Stories of companies with Irish bases paying stunningly low rates of tax have become commonplace. Infamously, these included the “double Irish with a Dutch sandwich” arrangement – in which, under a now-abolished Irish law, companies could pay the corporation tax of their owner’s country while being based in Ireland.
This led to companies being established in zero-tax havens (typically Bermuda, although several Caribbean islands also fitted the bill), basing their operations in Ireland, and as a result not incurring any tax. Licensing intellectual property rights to a subsidiary in the Netherlands – where revenues on IP do not incur taxes – offered the “sandwich” on the side.
At its most extreme, this meant tech giant Apple accounted for a quarter of Ireland’s GDP in 2017 despite paying a pitiable amount of tax. That same year, Google was able to avoid corporate taxes on $23bn of profit. According to one study, a sixth of US corporate profits moved to low-tax countries in 2015 went through Ireland.
Ireland’s EU peers, unhappy with these arrangements, have taken steps in recent years to force Dublin to close several of these loopholes. Relations haven’t always been easy, with Dublin and the European Commission at each other’s throats after Brussels ordered Apple to pay €13bn in unpaid taxes from 2004–2013 to Ireland.
Despite the temptations of the huge windfall it stood to gain, Dublin resisted the fine, worrying it could scare off other multinationals. The charge was overturned last year.
The tax situation has created a “dual economy” in Ireland, with heavy investment disguising the weaknesses of the underlying domestic situation.
The pandemic laid this schism bare. Ireland was the only EU economy to expand during 2020, with GDP growing by 3.4pc despite the ravages of the pandemic. But that figure was a mirage, mainly reflecting this sharp concentration of international activity. The underlying reality was of a heavy hit to the domestic economy.
This imbalance has long been apparent: the draw of favourable tax arrangements has made the Irish economy top-heavy, and gains in wages and employment since the financial crisis have been highly concentrated within the sectors receiving the most foreign investment.
Estimates by the Irish finance ministry suggest the new tax rules could cost the country €2bn to €3bn a year, equivalent to up to a quarter of the corporation tax it drew in last year – most of which came from global giants such as Pfizer and Google.
It’s a blow – and one that risks sweeping the legs out from the Irish economic powerhouse.
Analysts reckon it’s a hit Ireland can weather, albeit with difficulties. Many say Dublin should simply take the rise to 15pc on the chin, and hope companies that now have roots in the country will do the same.
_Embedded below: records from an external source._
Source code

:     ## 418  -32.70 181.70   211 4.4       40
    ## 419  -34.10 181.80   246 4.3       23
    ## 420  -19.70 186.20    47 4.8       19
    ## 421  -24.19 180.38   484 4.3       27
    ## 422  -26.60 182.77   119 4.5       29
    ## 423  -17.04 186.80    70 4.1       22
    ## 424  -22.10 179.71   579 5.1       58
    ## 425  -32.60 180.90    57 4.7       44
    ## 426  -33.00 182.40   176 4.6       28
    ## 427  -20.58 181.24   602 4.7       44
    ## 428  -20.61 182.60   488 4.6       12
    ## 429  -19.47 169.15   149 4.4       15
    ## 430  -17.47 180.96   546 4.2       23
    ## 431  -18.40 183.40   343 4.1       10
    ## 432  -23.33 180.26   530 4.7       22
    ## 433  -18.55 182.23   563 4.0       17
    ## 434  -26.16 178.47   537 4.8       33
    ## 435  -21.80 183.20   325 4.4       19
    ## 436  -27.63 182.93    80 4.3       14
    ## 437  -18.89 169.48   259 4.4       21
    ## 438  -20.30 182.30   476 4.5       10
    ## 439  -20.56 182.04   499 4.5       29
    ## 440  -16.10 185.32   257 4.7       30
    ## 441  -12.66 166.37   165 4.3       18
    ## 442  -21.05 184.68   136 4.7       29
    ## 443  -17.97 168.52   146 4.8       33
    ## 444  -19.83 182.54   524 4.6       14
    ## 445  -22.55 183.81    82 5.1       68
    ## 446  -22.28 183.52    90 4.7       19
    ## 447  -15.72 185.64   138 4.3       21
Their logic is that a hike is likely to cost Ireland some lost business in the future, but will not prompt a sudden exodus. However, the fall in investment that could entail would take a heavy toll in a country that has relied on an influx of foreign capital.
Anna Guildea at the European Centre for International Political Economy at University College Dublin warned the Irish economy could be heading for “uncharted territory”, adding: “If Biden’s tax plans go ahead, Ireland won’t be able to depend on [foreign investment] to inflate GDP and cling to a rhetoric of ‘recovery’, as it did post-2008.”
For years, the favour of global corporate titans has papered over Ireland’s economic cracks. The OECD’s tax plans risk revealing what lies beneath.